The data Block Start

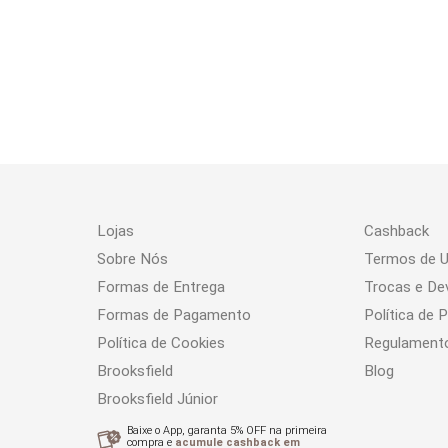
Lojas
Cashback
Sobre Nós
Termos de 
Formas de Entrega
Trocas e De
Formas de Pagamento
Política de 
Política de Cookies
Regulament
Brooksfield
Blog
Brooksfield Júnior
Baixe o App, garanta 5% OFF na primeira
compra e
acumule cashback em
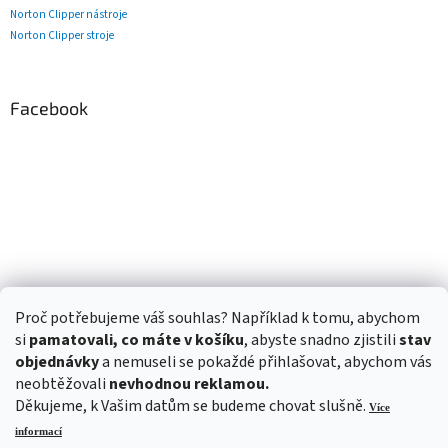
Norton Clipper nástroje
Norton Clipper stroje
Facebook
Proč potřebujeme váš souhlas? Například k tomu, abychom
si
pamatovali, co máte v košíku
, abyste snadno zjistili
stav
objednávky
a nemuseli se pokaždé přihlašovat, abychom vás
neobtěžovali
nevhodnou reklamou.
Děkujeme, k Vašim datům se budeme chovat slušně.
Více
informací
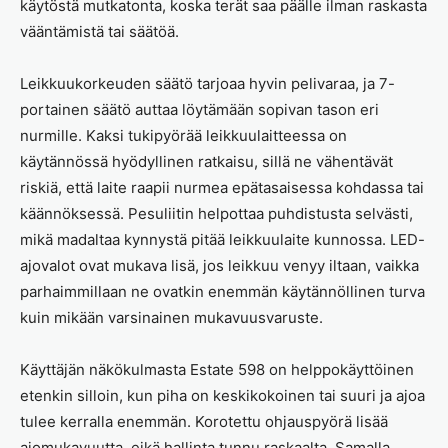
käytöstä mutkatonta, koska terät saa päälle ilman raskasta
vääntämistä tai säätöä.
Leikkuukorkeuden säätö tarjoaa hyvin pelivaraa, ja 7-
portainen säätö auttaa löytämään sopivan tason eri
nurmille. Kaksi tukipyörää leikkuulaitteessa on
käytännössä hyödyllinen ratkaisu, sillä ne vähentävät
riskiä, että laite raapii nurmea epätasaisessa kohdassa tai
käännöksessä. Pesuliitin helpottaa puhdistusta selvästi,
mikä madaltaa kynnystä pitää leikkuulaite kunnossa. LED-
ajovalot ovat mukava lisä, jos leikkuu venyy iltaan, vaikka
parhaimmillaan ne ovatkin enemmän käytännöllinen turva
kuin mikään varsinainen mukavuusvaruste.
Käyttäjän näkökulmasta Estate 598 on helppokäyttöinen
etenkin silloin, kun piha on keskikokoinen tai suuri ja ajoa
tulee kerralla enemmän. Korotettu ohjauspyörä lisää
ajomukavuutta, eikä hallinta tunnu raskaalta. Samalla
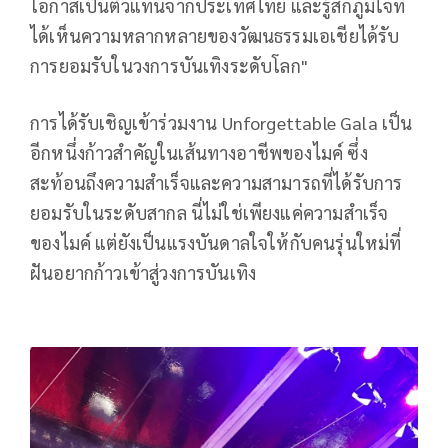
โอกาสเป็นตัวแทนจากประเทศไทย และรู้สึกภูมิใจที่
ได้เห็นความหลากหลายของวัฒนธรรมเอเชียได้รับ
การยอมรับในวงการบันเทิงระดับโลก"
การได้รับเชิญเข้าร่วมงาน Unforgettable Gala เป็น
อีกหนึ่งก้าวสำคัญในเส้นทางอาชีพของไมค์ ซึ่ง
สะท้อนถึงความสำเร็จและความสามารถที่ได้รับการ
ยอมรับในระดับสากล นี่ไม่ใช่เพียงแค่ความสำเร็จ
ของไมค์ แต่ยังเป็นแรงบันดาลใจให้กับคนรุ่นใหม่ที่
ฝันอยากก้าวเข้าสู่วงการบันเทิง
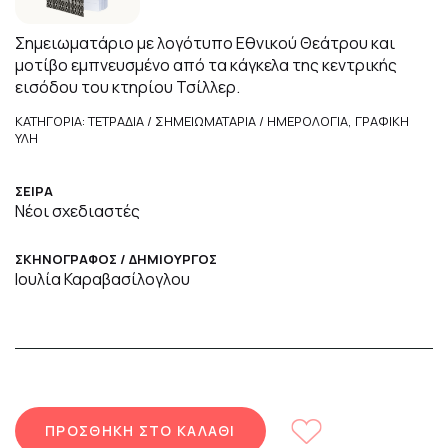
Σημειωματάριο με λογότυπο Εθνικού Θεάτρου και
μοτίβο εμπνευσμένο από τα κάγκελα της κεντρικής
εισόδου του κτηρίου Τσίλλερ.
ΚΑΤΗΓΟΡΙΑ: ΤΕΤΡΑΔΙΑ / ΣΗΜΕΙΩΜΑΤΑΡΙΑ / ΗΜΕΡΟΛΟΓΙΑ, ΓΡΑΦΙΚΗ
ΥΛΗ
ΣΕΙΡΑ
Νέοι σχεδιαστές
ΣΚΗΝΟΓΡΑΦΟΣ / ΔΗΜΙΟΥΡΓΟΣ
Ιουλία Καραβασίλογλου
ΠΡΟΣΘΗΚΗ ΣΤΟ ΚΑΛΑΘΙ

The data Block End

**Exercise goal**
Only the pictures may be dropped; print every record exactly as given.

**Answer below**
Lojas
Cashback
Sobre Nós
Termos de 
Formas de Entrega
Trocas e De
Formas de Pagamento
Política de 
Política de Cookies
Regulament
Brooksfield
Blog
Brooksfield Júnior
Baixe o App, garanta 5% OFF na primeira
compra e
acumule cashback em
Norton Clipper nástroje
Norton Clipper stroje
Facebook
Proč potřebujeme váš souhlas? Například k tomu, abychom
si
pamatovali, co máte v košíku
, abyste snadno zjistili
stav
objednávky
a nemuseli se pokaždé přihlašovat, abychom vás
neobtěžovali
nevhodnou reklamou.
Děkujeme, k Vašim datům se budeme chovat slušně.
Více
informací
käytöstä mutkatonta, koska terät saa päälle ilman raskasta
vääntämistä tai säätöä.
Leikkuukorkeuden säätö tarjoaa hyvin pelivaraa, ja 7-
portainen säätö auttaa löytämään sopivan tason eri
nurmille. Kaksi tukipyörää leikkuulaitteessa on
käytännössä hyödyllinen ratkaisu, sillä ne vähentävät
riskiä, että laite raapii nurmea epätasaisessa kohdassa tai
käännöksessä. Pesuliitin helpottaa puhdistusta selvästi,
mikä madaltaa kynnystä pitää leikkuulaite kunnossa. LED-
ajovalot ovat mukava lisä, jos leikkuu venyy iltaan, vaikka
parhaimmillaan ne ovatkin enemmän käytännöllinen turva
kuin mikään varsinainen mukavuusvaruste.
Käyttäjän näkökulmasta Estate 598 on helppokäyttöinen
etenkin silloin, kun piha on keskikokoinen tai suuri ja ajoa
tulee kerralla enemmän. Korotettu ohjauspyörä lisää
ajomukavuutta, eikä hallinta tunnu raskaalta. Samalla
โอกาสเป็นตัวแทนจากประเทศไทย และรู้สึกภูมิใจที่
ได้เห็นความหลากหลายของวัฒนธรรมเอเชียได้รับ
การยอมรับในวงการบันเทิงระดับโลก"
การได้รับเชิญเข้าร่วมงาน Unforgettable Gala เป็น
อีกหนึ่งก้าวสำคัญในเส้นทางอาชีพของไมค์ ซึ่ง
สะท้อนถึงความสำเร็จและความสามารถที่ได้รับการ
ยอมรับในระดับสากล นี่ไม่ใช่เพียงแค่ความสำเร็จ
ของไมค์ แต่ยังเป็นแรงบันดาลใจให้กับคนรุ่นใหม่ที่
ฝันอยากก้าวเข้าสู่วงการบันเทิง
Σημειωματάριο με λογότυπο Εθνικού Θεάτρου και
μοτίβο εμπνευσμένο από τα κάγκελα της κεντρικής
εισόδου του κτηρίου Τσίλλερ.
ΚΑΤΗΓΟΡΙΑ: ΤΕΤΡΑΔΙΑ / ΣΗΜΕΙΩΜΑΤΑΡΙΑ / ΗΜΕΡΟΛΟΓΙΑ, ΓΡΑΦΙΚΗ
ΥΛΗ
ΣΕΙΡΑ
Νέοι σχεδιαστές
ΣΚΗΝΟΓΡΑΦΟΣ / ΔΗΜΙΟΥΡΓΟΣ
Ιουλία Καραβασίλογλου
ΠΡΟΣΘΗΚΗ ΣΤΟ ΚΑΛΑΘΙ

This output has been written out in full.